Coaches Poll national champion Pac-10 champion Rose Bowl champion

Rose Bowl, W 17–10 vs. Michigan
- Conference: Pacific-10 Conference

Ranking
- Coaches: No. 1
- AP: No. 2
- Record: 12–1 (6–1 Pac-10)
- Head coach: John Robinson (3rd season);
- Captains: Lynn Cain; Rich Dimler;
- Home stadium: Los Angeles Memorial Coliseum

= 1978 USC Trojans football team =

American college football season

The 1978 USC Trojans football team represented the University of Southern California in the 1978 NCAA Division I-A football season.

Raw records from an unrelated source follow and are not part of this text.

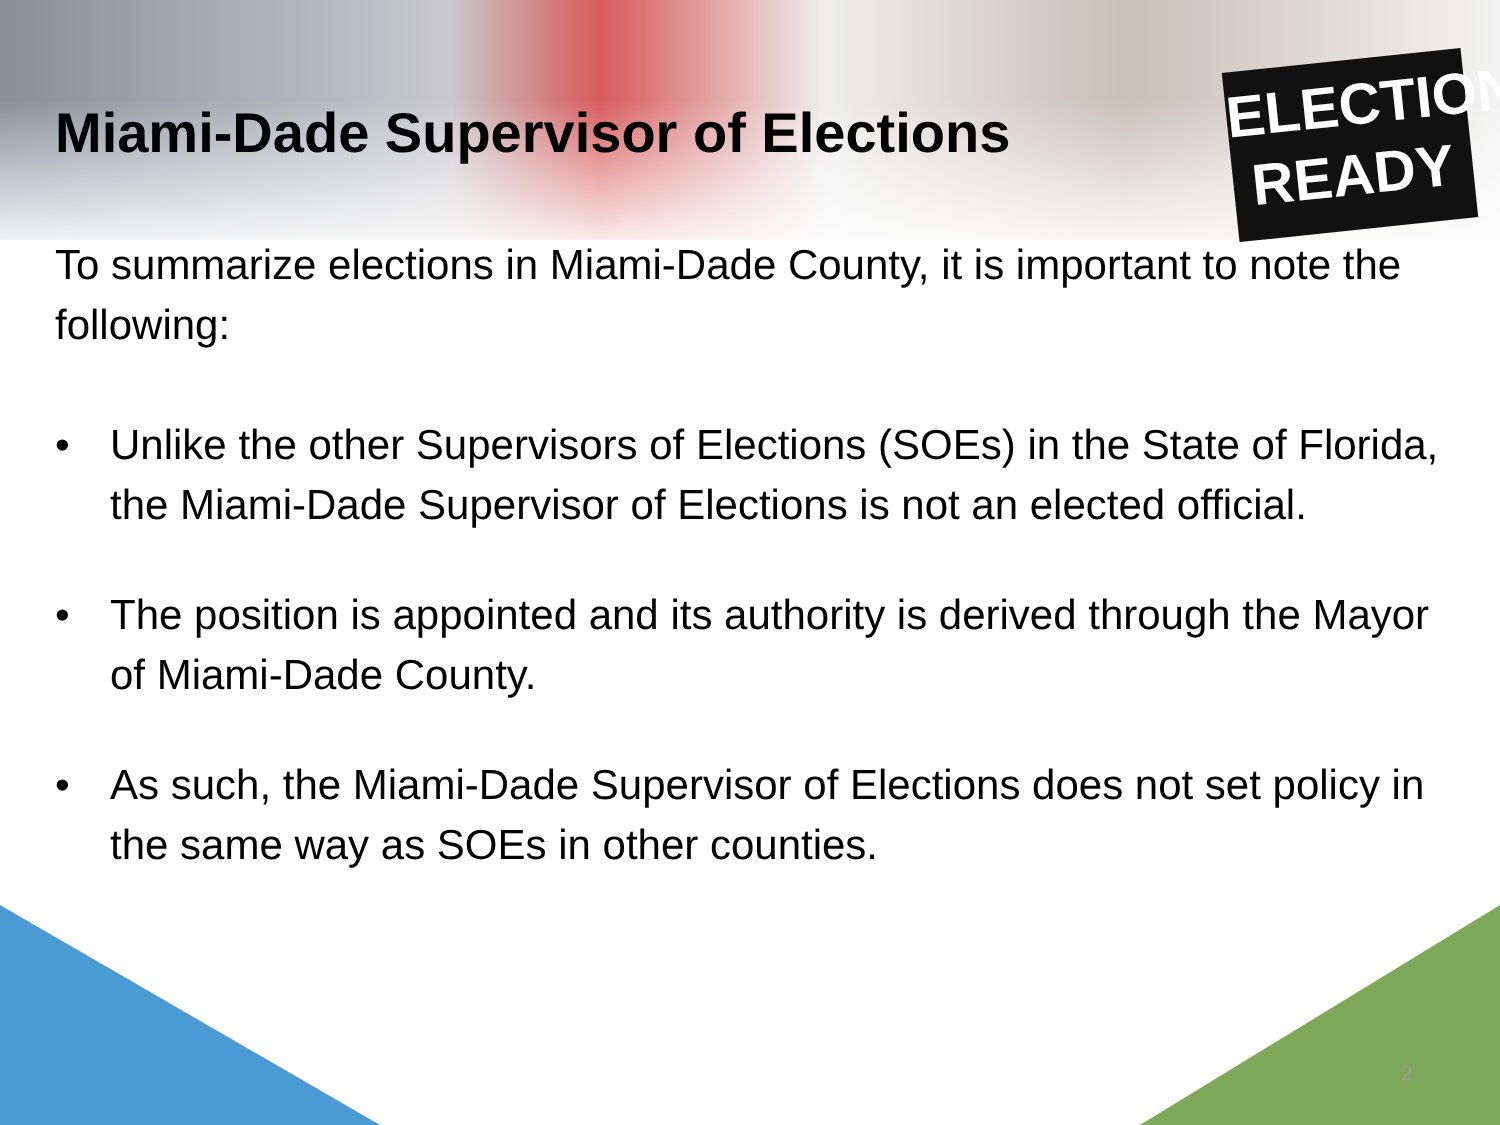ELECTION
READY
Miami-Dade Supervisor of Elections
To summarize elections in Miami-Dade County, it is important to note the following:
• Unlike the other Supervisors of Elections (SOEs) in the State of Florida, the Miami-Dade Supervisor of Elections is not an elected official.
• The position is appointed and its authority is derived through the Mayor of Miami-Dade County.
• As such, the Miami-Dade Supervisor of Elections does not set policy in the same way as SOEs in other counties.
2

Following the season, the Trojans were crowned national champions according to the Coaches Poll. While Alabama claimed the AP Poll title because it had defeated top-ranked Penn State in the Sugar Bowl, the Trojans felt they deserved the title since they had defeated Alabama and Notre Dame during the regular season, and then Michigan in the Rose Bowl. Both USC and Alabama ended their seasons with a single loss.

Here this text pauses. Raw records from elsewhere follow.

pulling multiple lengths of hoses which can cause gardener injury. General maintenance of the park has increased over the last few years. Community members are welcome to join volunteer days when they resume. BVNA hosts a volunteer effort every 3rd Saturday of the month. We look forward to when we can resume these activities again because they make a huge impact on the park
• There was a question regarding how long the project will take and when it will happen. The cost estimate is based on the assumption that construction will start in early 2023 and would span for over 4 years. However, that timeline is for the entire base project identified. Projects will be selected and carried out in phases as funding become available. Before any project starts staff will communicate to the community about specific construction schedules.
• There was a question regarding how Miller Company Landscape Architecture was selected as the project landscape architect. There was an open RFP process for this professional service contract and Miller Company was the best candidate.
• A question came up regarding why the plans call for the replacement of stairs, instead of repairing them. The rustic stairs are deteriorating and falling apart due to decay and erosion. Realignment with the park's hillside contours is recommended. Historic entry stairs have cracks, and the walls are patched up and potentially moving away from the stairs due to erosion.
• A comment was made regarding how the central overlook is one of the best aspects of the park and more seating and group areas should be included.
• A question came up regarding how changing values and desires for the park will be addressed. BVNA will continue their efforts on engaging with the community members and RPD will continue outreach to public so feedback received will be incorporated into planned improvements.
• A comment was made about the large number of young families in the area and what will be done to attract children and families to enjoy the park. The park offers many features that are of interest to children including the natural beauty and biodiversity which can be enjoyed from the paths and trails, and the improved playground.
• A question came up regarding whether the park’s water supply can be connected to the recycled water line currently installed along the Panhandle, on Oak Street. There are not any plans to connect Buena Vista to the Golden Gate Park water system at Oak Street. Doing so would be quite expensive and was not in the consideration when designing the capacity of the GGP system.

This would be the last national championship won by the Trojans until 2003.

==Schedule==

| Date | Opponent | Rank | Site | TV | Result | Attendance | Source |
| September 9 | Texas Tech* | No. 9 | Los Angeles Memorial Coliseum; Los Angeles, CA; |  | W 17–9 | 50,321 |  |
| September 16 | at Oregon | No. 8 | Autzen Stadium; Eugene, OR; |  | W 37–10 | 31,000 |  |
| September 23 | at No. 1 Alabama* | No. 7 | Legion Field; Birmingham, AL; |  | W 24–14 | 77,313 |  |
| September 29 | Michigan State* | No. 3 | Los Angeles Memorial Coliseum; Los Angeles, CA; |  | W 30–9 | 65,319 |  |
| October 14 | at Arizona State | No. 2 | Sun Devil Stadium; Tempe, AZ; |  | L 7–20 | 70,138 |  |
| October 21 | Oregon State | No. 7 | Los Angeles Memorial Coliseum; Los Angeles, CA; |  | W 38–7 | 53,734 |  |
| October 28 | California | No. 6 | Los Angeles Memorial Coliseum; Los Angeles, CA; |  | W 42–17 | 56,954 |  |
| November 4 | at Stanford | No. 6 | Stanford Stadium; Stanford, CA (rivalry); |  | W 13–7 | 84,084 |  |
| November 11 | No. 19 Washington | No. 5 | Los Angeles Memorial Coliseum; Los Angeles, CA; |  | W 28–10 | 54,071 |  |
| November 18 | at No. 14 UCLA | No. 5 | Los Angeles Memorial Coliseum; Los Angeles, CA (Victory Bell); |  | W 17–10 | 90,387 |  |
| November 25 | No. 8 Notre Dame* | No. 3 | Los Angeles Memorial Coliseum; Los Angeles, CA (rivalry); |  | W 27–25 | 84,256 |  |
| December 2 | at Hawaii* | No. 3 | Aloha Stadium; Halawa, HI; |  | W 21–5 | 48,767 |  |
| January 1, 1979 | vs. No. 5 Michigan* | No. 3 | Rose Bowl; Pasadena, CA (Rose Bowl); | NBC | W 17–10 | 105,629 |  |
*Non-conference game; Homecoming; Rankings from AP Poll released prior to the game; Source: ;

==Game summaries==

===Notre Dame===

| Team | 1 | 2 | 3 | 4 | Total |
|---|---|---|---|---|---|
| Notre Dame | 3 | 0 | 3 | 19 | 25 |
| • USC | 6 | 11 | 7 | 3 | 27 |

===Rose Bowl===

| Quarter | 1 | 2 | 3 | 4 | Total |
|---|---|---|---|---|---|
| Michigan | 0 | 3 | 7 | 0 | 10 |
| USC | 7 | 10 | 0 | 0 | 17 |

==1978 Trojans in the NFL==
All 22 starters played in the NFL.

- Marcus Allen
- Chip Banks
- Lynn Cain
- Rich Dimler
- Ronnie Lott
- Anthony Muñoz
- Charles White
- Brad Budde
- Garry Cobb
- Larry Braziel
- Paul McDonald
- Riki Gray
- Ray Butler
- Steve Busick
- Keith Van Horne
- Dennis Smith
- Allen, Lott, and Muñoz are the only three starters on the team enshrined in the Pro Football Hall of Fame.